While this method does shine a light on intensive farming as a leading cause of our current crisis, at times it raises more questions than it answers. For example, in the short section discussing veganism and health, Dr. Shireen Kassam, Consultant Haematologist at King’s College Hospital, UK, states that “even those who are not the most healthy vegans” are healthier than those consuming meat and dairy, without expanding on what qualifies a good vegan diet. People may then ask themselves, “Oh, so vegans can be unhealthy? What does this mean?” Especially since they had just been told that vegan nutrition can go as far as to reset the harmful effects of an animal-based diet. The narrative leaves almost no room for experts to expand on concepts like “fast food vegans,” and they even neglect to mention the harmful substances that can be found in highly processed meat replacement products, or “faux meat.”

Within the vast array of topics covered, the recurring message calls for personal responsibility and lays bare the self-interest and corruption that control world governments and subsequently, the food chain. The film urges us to switch to a plant-based diet while also picking up the banners and furthering the conversation beyond the walls of our home. The issue is personal, the film clarifies, but also systematic.
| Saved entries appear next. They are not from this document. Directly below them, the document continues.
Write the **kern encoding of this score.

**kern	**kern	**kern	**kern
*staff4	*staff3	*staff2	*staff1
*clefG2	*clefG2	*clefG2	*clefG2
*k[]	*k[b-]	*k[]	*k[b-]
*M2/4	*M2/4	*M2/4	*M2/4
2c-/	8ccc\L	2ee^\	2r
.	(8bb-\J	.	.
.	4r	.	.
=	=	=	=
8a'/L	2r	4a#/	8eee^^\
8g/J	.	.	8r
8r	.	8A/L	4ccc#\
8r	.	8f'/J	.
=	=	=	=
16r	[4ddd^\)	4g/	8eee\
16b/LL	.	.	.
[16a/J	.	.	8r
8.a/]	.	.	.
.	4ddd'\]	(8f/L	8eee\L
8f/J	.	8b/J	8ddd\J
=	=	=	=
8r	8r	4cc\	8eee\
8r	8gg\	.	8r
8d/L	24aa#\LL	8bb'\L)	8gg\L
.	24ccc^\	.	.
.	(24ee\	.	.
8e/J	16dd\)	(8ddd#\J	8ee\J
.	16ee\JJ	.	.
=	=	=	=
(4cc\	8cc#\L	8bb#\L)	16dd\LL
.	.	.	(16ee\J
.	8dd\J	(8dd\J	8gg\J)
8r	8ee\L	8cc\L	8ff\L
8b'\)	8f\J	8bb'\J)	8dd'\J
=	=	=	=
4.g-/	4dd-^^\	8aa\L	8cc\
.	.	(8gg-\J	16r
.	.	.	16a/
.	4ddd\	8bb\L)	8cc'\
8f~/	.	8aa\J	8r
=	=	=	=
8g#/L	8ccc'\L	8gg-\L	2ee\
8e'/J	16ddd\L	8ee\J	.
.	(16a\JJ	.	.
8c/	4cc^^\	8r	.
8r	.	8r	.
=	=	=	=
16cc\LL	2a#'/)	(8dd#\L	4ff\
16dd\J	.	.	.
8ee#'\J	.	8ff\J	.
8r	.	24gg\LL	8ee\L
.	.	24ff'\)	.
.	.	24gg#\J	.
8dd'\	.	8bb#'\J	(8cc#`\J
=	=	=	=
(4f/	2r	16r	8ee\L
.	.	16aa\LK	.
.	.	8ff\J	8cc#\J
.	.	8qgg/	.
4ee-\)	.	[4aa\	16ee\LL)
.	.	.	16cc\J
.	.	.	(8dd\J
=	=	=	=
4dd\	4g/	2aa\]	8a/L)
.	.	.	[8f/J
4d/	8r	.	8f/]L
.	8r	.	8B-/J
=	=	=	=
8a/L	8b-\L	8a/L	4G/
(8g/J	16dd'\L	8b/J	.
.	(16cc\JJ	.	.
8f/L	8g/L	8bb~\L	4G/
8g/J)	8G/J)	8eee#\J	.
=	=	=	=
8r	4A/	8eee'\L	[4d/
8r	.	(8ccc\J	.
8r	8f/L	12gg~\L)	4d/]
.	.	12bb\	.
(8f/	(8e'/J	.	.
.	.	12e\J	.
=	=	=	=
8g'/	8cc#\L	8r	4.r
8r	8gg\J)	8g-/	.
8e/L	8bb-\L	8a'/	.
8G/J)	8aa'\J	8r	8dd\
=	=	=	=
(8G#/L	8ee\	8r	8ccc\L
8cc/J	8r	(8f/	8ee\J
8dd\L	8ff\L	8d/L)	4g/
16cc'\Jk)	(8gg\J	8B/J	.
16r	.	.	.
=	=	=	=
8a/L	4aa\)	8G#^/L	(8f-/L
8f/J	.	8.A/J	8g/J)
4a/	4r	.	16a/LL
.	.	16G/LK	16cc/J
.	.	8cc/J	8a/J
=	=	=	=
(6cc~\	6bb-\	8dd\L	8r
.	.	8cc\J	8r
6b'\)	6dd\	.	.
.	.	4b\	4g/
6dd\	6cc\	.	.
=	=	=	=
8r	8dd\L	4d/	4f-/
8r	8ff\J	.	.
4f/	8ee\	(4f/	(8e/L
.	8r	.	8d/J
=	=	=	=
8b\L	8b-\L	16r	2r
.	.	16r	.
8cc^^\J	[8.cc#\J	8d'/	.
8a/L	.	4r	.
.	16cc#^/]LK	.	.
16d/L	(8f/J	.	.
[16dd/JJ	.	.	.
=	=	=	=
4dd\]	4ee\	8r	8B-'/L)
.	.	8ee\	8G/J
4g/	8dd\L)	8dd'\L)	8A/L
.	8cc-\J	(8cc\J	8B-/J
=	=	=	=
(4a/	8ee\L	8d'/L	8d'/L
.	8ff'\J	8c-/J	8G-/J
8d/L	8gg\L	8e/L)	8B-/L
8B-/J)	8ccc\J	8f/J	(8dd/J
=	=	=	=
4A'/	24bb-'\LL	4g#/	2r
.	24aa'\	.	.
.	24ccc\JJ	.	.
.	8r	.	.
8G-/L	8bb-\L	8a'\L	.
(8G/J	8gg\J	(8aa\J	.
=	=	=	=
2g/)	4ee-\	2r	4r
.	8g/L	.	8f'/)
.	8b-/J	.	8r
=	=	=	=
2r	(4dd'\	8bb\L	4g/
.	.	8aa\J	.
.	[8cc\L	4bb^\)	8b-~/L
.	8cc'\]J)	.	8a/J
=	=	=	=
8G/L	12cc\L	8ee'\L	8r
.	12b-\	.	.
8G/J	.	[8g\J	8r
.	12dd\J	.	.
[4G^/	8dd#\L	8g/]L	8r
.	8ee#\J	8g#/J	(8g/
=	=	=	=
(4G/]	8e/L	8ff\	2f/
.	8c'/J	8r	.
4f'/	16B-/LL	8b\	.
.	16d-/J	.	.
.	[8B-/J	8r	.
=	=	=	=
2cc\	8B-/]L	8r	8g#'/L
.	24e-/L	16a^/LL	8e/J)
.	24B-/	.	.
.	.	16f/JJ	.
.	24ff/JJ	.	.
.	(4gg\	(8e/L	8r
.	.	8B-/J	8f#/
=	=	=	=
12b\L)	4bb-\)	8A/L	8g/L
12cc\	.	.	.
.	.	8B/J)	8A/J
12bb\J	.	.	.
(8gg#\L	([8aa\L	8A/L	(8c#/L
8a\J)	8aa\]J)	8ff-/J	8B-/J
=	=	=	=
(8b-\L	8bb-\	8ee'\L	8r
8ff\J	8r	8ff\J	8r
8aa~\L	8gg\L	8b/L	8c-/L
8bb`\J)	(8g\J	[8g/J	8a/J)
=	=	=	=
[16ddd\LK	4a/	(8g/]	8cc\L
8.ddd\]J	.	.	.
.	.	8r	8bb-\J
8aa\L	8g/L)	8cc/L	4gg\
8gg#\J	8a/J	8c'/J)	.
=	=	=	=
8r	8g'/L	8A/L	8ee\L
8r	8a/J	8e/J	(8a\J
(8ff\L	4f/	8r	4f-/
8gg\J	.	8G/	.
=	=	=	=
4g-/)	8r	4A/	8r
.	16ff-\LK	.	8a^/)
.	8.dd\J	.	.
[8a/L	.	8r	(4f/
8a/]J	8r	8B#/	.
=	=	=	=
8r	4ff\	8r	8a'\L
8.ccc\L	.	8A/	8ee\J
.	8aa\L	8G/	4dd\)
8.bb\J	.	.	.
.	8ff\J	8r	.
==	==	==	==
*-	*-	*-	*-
I have been a vegan activist and advocate for many years, and while my primary reason to go vegan was animal welfare, I was gradually introduced to the complexity of animal agriculture’s role in the climate crisis. Thinking back to how scientific reports and books were slowly guiding me through my journey, I wonder how “Eating our Way to Extinction” will affect people who were hearing these arguments for the first time.

Rather than informing deeply on one topic, the film is a launching pad for a wider debate and creates awareness about how broken and inefficient food systems are connected to some of our biggest ecological and social problems. The film could have been extended beyond its 81 minutes or even serialized so each section could have received its fair amount of nuance and attention, but regardless, animal agriculture seems to have finally found its way into the conversation.